LiverLens-Multimodal CT Segmentation & Diagnostic System
The pipeline begins with a 3D SwinUNETR segmentation model implemented in PyTorch and MONAI, which extracts the liver region from NIfTI CT volumes using a transformer-based architecture that captures both local texture and global anatomical context. The model achieves high segmentation accuracy (Dice ≈ 0.97) using sliding-window inference.

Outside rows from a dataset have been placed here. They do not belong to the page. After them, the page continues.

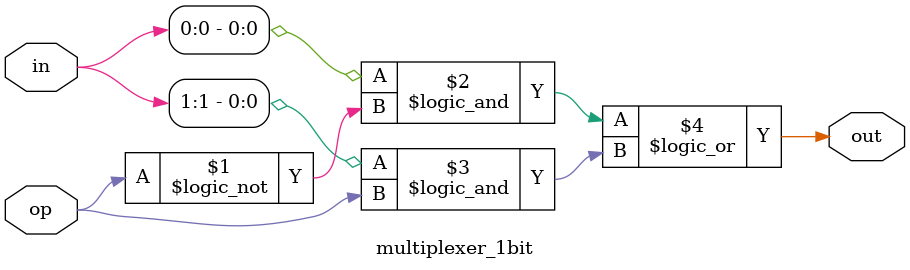
<source format=v>
module multiplexer_1bit(output out, input [1:0]in, input op);



	assign out = (in[0]&&(!op)) || (in[1]&&op);




endmodule 


</source>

A deterministic analysis layer written in Python and NumPy processes the segmentation mask to compute mathematically exact metrics. Liver volume is calculated by counting mask voxels and applying voxel spacing derived from the NIfTI affine matrix. Hounsfield Unit statistics (mean, median, standard deviation) are computed within the mask, along with the fraction of voxels below clinically relevant thresholds for steatosis. This stage acts as a firewall ensuring all quantitative outputs are derived algorithmically rather than inferred by an LLM.
A MedGemma 4B vision-language model is then used as a report generation agent. Instead of analyzing images directly, it receives structured numerical findings and generates a clinical-style report (findings, impression, recommendations), leveraging domain knowledge while avoiding hallucinated measurements.
Advanced reliability features include uncertainty quantification through cross-model disagreement between SwinUNETR and a lightweight 2D segmentation head built on SigLIP embeddings, highlighting regions of low confidence. Test-time augmentation improves robustness by performing rotated inference and averaging masks. Explainability is enhanced via density histograms that visualize tissue composition relative to clinical thresholds.
The system is implemented in Python using PyTorch, MONAI, Hugging Face Transformers, and nibabel for volumetric data handling, with a Gradio interface providing an interactive visualization environment. The architecture emphasizes reproducibility, mathematical correctness, and clinical interpretability, making it suitable for research workflows and exploratory diagnostics.